WHAT THE EXERCISE ASKS:
In the listing below, the lines starting at the line with "54: (358, 226, 0.92)" and ending at the line with "35: (661, 547, 1.73)" are to be output verbatim. Images stay out of the copy.

[SUPPLIED ENTRIES — start]

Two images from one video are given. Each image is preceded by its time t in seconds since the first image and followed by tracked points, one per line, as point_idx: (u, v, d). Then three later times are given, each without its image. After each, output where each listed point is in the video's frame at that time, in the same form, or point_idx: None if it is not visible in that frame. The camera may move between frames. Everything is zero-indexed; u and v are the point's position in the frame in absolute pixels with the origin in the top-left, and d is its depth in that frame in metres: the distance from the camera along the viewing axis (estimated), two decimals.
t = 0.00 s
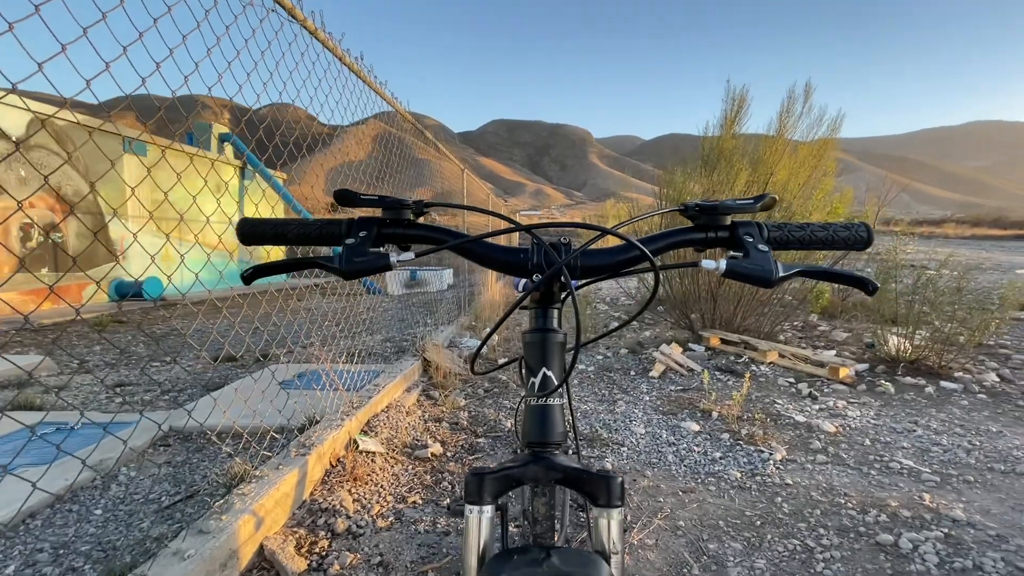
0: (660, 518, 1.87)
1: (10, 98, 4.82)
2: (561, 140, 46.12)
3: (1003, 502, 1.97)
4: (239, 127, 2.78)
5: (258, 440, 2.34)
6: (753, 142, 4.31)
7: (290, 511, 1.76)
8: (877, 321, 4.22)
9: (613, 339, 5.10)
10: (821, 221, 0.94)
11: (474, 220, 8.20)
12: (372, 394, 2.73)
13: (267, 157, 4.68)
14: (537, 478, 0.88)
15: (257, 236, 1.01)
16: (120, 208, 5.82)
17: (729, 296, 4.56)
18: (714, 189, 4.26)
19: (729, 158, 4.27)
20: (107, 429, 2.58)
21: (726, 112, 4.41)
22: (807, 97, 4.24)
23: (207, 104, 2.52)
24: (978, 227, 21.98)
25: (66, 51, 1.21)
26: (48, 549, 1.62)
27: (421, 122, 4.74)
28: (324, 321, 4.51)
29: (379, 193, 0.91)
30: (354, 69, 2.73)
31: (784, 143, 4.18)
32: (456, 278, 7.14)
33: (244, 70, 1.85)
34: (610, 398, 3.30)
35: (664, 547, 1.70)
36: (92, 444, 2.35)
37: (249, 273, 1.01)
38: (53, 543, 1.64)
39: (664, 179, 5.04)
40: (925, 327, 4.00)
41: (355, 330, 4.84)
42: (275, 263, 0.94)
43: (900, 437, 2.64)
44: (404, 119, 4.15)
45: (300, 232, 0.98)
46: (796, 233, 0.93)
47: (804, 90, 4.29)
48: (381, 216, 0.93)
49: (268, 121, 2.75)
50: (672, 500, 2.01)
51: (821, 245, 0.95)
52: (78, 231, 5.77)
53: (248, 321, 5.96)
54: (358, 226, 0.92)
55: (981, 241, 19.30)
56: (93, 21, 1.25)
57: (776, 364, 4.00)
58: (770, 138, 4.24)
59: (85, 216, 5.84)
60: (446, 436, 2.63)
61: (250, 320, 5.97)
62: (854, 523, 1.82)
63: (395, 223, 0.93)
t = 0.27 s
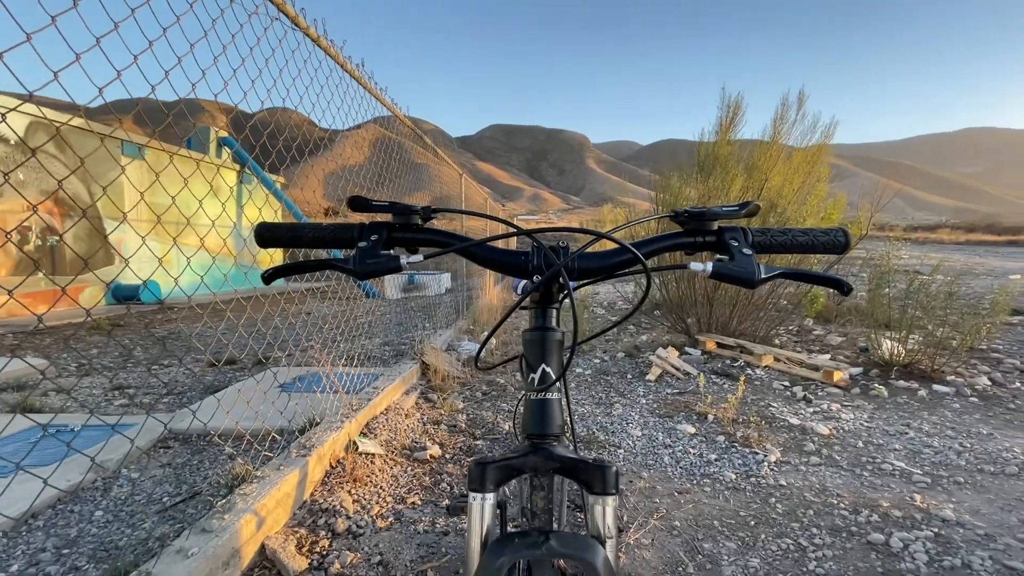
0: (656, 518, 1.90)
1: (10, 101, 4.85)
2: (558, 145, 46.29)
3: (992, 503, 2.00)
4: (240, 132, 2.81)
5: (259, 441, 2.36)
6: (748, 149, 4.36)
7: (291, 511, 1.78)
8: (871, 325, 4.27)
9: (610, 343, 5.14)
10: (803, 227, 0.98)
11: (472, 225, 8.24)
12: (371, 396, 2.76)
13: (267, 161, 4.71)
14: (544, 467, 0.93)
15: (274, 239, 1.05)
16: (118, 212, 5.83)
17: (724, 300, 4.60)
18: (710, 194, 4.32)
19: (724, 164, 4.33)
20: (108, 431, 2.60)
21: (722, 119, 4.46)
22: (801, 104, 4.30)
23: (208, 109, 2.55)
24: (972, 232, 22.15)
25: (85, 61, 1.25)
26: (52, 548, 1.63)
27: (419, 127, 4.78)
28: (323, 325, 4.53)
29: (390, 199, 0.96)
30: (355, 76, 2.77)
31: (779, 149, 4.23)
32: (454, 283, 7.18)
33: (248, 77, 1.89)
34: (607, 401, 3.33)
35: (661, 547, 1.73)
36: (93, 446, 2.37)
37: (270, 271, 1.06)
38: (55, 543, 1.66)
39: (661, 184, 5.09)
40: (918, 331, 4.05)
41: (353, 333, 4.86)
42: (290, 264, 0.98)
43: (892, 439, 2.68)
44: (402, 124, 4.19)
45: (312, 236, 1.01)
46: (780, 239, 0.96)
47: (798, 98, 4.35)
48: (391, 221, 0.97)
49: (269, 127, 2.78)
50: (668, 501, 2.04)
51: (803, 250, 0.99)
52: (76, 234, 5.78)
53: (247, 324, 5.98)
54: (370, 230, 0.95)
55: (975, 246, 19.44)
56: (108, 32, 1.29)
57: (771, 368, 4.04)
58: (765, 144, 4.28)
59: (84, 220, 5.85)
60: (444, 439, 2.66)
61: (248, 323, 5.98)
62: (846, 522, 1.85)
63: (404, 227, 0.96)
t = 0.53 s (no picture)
0: (654, 515, 1.92)
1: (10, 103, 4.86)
2: (557, 147, 46.38)
3: (986, 500, 2.03)
4: (241, 134, 2.83)
5: (260, 441, 2.38)
6: (746, 150, 4.39)
7: (292, 509, 1.80)
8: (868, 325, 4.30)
9: (608, 343, 5.16)
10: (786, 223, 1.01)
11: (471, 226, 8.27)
12: (371, 396, 2.78)
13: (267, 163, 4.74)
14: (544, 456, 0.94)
15: (279, 237, 1.07)
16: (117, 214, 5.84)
17: (722, 301, 4.63)
18: (708, 195, 4.35)
19: (722, 165, 4.36)
20: (110, 430, 2.61)
21: (719, 121, 4.49)
22: (798, 106, 4.32)
23: (209, 111, 2.57)
24: (970, 234, 22.21)
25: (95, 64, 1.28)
26: (54, 545, 1.64)
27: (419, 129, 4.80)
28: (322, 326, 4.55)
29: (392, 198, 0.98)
30: (355, 78, 2.79)
31: (777, 150, 4.26)
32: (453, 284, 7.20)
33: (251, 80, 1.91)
34: (605, 400, 3.36)
35: (658, 543, 1.75)
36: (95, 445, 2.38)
37: (277, 268, 1.08)
38: (58, 541, 1.67)
39: (659, 186, 5.13)
40: (915, 331, 4.08)
41: (353, 334, 4.88)
42: (294, 260, 1.00)
43: (888, 438, 2.70)
44: (402, 126, 4.21)
45: (316, 233, 1.03)
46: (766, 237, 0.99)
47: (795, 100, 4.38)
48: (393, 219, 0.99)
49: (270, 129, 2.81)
50: (665, 498, 2.06)
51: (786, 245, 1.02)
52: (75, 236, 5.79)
53: (246, 326, 5.99)
54: (373, 227, 0.97)
55: (974, 247, 19.50)
56: (117, 36, 1.31)
57: (769, 368, 4.06)
58: (762, 146, 4.31)
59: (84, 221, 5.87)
60: (444, 438, 2.68)
61: (248, 325, 5.99)
62: (841, 519, 1.87)
63: (406, 225, 0.99)
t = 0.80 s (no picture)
0: (653, 507, 1.95)
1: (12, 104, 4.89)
2: (558, 146, 46.40)
3: (981, 491, 2.05)
4: (243, 133, 2.86)
5: (264, 436, 2.41)
6: (745, 148, 4.41)
7: (296, 501, 1.82)
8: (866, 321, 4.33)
9: (608, 341, 5.18)
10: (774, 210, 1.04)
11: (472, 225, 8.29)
12: (372, 392, 2.80)
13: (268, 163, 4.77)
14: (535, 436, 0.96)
15: (287, 225, 1.10)
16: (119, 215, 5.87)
17: (722, 298, 4.64)
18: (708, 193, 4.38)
19: (721, 162, 4.38)
20: (115, 426, 2.64)
21: (718, 119, 4.51)
22: (797, 104, 4.33)
23: (211, 111, 2.60)
24: (971, 232, 22.22)
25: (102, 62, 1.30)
26: (62, 537, 1.67)
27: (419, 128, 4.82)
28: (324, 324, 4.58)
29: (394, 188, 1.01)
30: (356, 77, 2.82)
31: (776, 147, 4.27)
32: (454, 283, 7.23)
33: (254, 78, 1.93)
34: (605, 396, 3.38)
35: (656, 534, 1.77)
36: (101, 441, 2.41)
37: (285, 255, 1.11)
38: (66, 533, 1.69)
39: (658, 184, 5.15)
40: (913, 327, 4.10)
41: (355, 332, 4.91)
42: (304, 246, 1.04)
43: (885, 432, 2.73)
44: (402, 125, 4.24)
45: (321, 221, 1.06)
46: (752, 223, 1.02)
47: (794, 97, 4.39)
48: (395, 207, 1.02)
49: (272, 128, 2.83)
50: (664, 491, 2.08)
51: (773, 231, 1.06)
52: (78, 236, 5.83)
53: (248, 325, 6.02)
54: (376, 215, 1.00)
55: (974, 244, 19.50)
56: (124, 34, 1.34)
57: (768, 364, 4.09)
58: (761, 144, 4.33)
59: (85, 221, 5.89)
60: (445, 433, 2.70)
61: (250, 324, 6.02)
62: (838, 510, 1.89)
63: (408, 213, 1.02)
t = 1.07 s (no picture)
0: (652, 499, 1.98)
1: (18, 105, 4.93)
2: (560, 145, 46.38)
3: (977, 483, 2.07)
4: (248, 133, 2.90)
5: (270, 430, 2.45)
6: (745, 146, 4.43)
7: (302, 494, 1.86)
8: (867, 318, 4.35)
9: (610, 339, 5.21)
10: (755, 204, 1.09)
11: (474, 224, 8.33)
12: (376, 388, 2.84)
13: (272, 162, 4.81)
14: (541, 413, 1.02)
15: (296, 217, 1.14)
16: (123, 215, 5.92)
17: (722, 295, 4.67)
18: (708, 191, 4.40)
19: (721, 160, 4.41)
20: (123, 422, 2.68)
21: (719, 116, 4.53)
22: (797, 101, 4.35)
23: (216, 112, 2.64)
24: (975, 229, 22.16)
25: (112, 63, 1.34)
26: (75, 528, 1.71)
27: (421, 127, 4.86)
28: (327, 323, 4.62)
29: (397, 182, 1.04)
30: (359, 78, 2.85)
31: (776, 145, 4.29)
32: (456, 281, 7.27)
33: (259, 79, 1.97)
34: (606, 392, 3.41)
35: (655, 525, 1.80)
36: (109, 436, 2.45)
37: (298, 245, 1.16)
38: (78, 524, 1.73)
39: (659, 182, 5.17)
40: (913, 323, 4.12)
41: (358, 331, 4.95)
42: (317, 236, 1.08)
43: (884, 426, 2.75)
44: (404, 125, 4.27)
45: (327, 214, 1.10)
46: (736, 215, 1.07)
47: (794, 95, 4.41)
48: (399, 200, 1.05)
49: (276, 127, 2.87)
50: (664, 484, 2.11)
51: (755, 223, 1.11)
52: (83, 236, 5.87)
53: (252, 324, 6.07)
54: (381, 208, 1.03)
55: (978, 241, 19.45)
56: (134, 36, 1.37)
57: (768, 360, 4.11)
58: (761, 141, 4.35)
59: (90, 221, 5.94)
60: (448, 428, 2.74)
61: (254, 322, 6.08)
62: (835, 502, 1.92)
63: (412, 206, 1.05)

[SUPPLIED ENTRIES — finish]

ANSWER TO THE PROBLEM:
54: (358, 226, 0.92)
55: (981, 241, 19.30)
56: (93, 21, 1.25)
57: (776, 364, 4.00)
58: (770, 138, 4.24)
59: (85, 216, 5.84)
60: (446, 436, 2.63)
61: (250, 320, 5.97)
62: (854, 523, 1.82)
63: (395, 223, 0.93)
t = 0.27 s
0: (656, 518, 1.90)
1: (10, 101, 4.85)
2: (558, 145, 46.29)
3: (992, 503, 2.00)
4: (240, 132, 2.81)
5: (259, 441, 2.36)
6: (748, 149, 4.36)
7: (291, 511, 1.78)
8: (871, 325, 4.27)
9: (610, 343, 5.14)
10: (803, 227, 0.98)
11: (472, 225, 8.24)
12: (371, 396, 2.76)
13: (267, 161, 4.71)
14: (544, 467, 0.93)
15: (274, 239, 1.05)
16: (118, 212, 5.83)
17: (724, 300, 4.60)
18: (710, 194, 4.32)
19: (724, 164, 4.33)
20: (108, 431, 2.60)
21: (722, 119, 4.46)
22: (801, 104, 4.30)
23: (208, 109, 2.55)
24: (972, 232, 22.15)
25: (85, 61, 1.25)
26: (52, 548, 1.63)
27: (419, 127, 4.78)
28: (323, 325, 4.53)
29: (390, 199, 0.96)
30: (355, 76, 2.77)
31: (779, 149, 4.23)
32: (454, 283, 7.18)
33: (248, 77, 1.89)
34: (607, 401, 3.33)
35: (661, 547, 1.73)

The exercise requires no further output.